→ **ЧТО СДЕЛАТЬ**:
**a.** Пожалуйста, перепишите отрывок воспоминаний между словами «Такой была моя» и «адресу: Литейный, 4.» включительно, подставив «Невский» вместо «Литейный».
**b.** Объясните в одном–трех предложениях по отрывку воспоминаний, почему рассказчицу исключили из университета.

→ **ФРАГМЕНТ СТРАНИЦЫ**:
※ ※ ※

Холодок бежит за ворот
В 1953 году на меня обрушилось сразу все: и смерть короля, и свидание в казенном доме, и дальняя дорога.
В этот год я заканчивала Ленинградский университет... Не видать бы мне его, не скрой я при поступлении «анкетные данные». Написала, что отец умер. Мама уговорила. Но это так мучило меня, что уже на втором курсе я пошла в комсомольское бюро и призналась в содеянном.
Ну, и исключили из университета, хотя я твердила: «Отец арестован по ошибке».
Выбежала на Университетскую набережную с криком: «Нет правды на земле!». Кто-то утешал, кто-то давал советы, а друзья скинулись на дорогу: «Поезжай в Москву, к Сталину».
И ведь поехала! Представляла себе: подойду к кремлевской стене, постучусь в дверь... Здравствуйте, товарищ Сталин!
Слава богу, хоть докарабкалась до министра народного образования. Принял так, что на обратном пути я все твердила под стук колес:
Очень я сейчас хочу
Дать по морде Жигачу.
Но в университете неожиданно восстановили. То ли задним числом Жигач ко мне проникся, то ли приложил к этому добрую руку декан филологического факультета Георгий Петрович Бердников. В душевном разговоре со мной, — видимо, в утешение, — он сказал, что и его родители арестованы в 37-м году.
Значит, уже две ошибки?!
Но и после этого моя вера в великого Сталина не пошатнулась.
В марте 1953 года известие о смерти «вождя всех времен и народов» оглушило. Король в нашем царстве-государстве был один, как одно солнце на небе. Что же теперь с нами со всеми будет?!
Мы, трое студенток-подружек, решили: в Москву! Увидеть! Проститься!
Забились в вагон. Поехали. Всеми правдами и неправдами пробились в Колонный зал. И рыдали трое дурочек: Галя Кустова, Ира Свердлова и я, у которой отец народов убил родного отца.
Такой была моя вторая поездка к Сталину. Но я еще, с 38-го по 53-й год, вела с ним и оживленную переписку. Точнее — писала я ему, а отвечал мне НКВД: «Ваш отец жив, здоров, находится в Дальневосточных лагерях без права переписки». Это сейчас мы можем перевести с языка людоедского на русский: «без права переписки» — значит под расстрел. А тогда все — на веру: жив, здоров.
В 1953 я в очередной раз — и, как оказалось, в последний — отправила письмо с просьбой разобраться, пересмотреть...
И вдруг, накануне защиты диплома, уже после смерти Сталина, повестка: явиться тогда-то по адресу: Литейный, 4.

※ ※ ※

→ **ПРЕДСТАВЛЕННЫЕ ДАННЫЕ**:
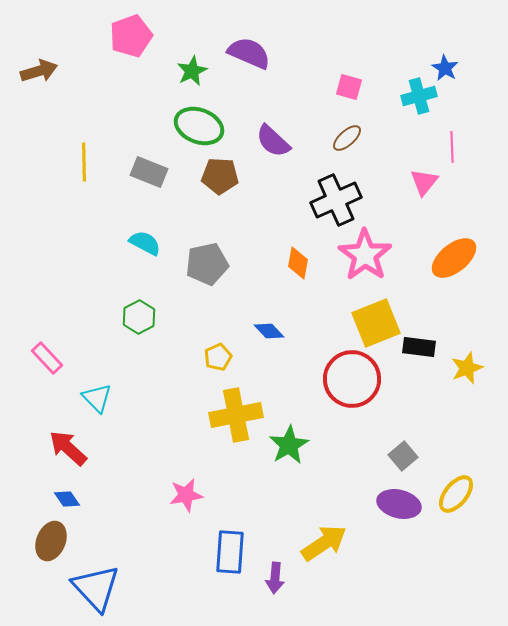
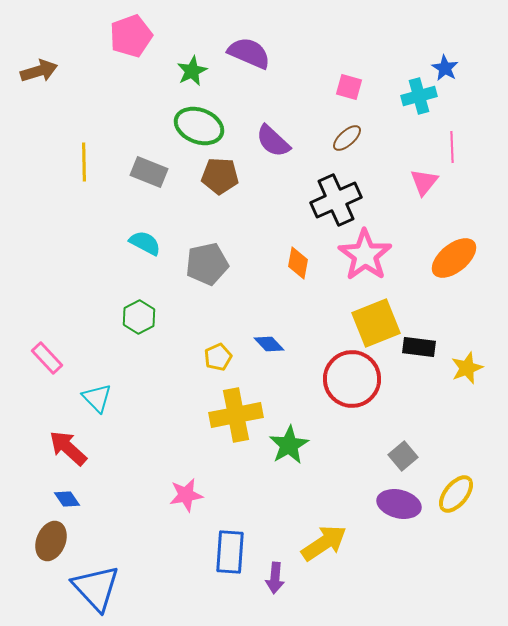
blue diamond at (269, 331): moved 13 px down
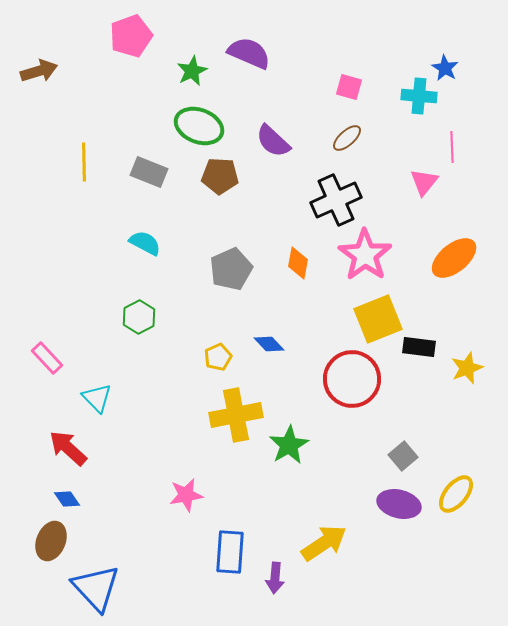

※ ※ ※

→ **ОТВЕТЫ**:
**a.**
Такой была моя вторая поездка к Сталину. Но я еще, с 38-го по 53-й год, вела с ним и оживленную переписку. Точнее — писала я ему, а отвечал мне НКВД: «Ваш отец жив, здоров, находится в Дальневосточных лагерях без права переписки». Это сейчас мы можем перевести с языка людоедского на русский: «без права переписки» — значит под расстрел. А тогда все — на веру: жив, здоров.
В 1953 я в очередной раз — и, как оказалось, в последний — отправила письмо с просьбой разобраться, пересмотреть...
И вдруг, накануне защиты диплома, уже после смерти Сталина, повестка: явиться тогда-то по адресу: Невский, 4.

**b.** При поступлении она скрыла «анкетные данные» и написала, что отец умер. На втором курсе ее это так мучило, что она пошла в комсомольское бюро и призналась. После этого признания ее исключили.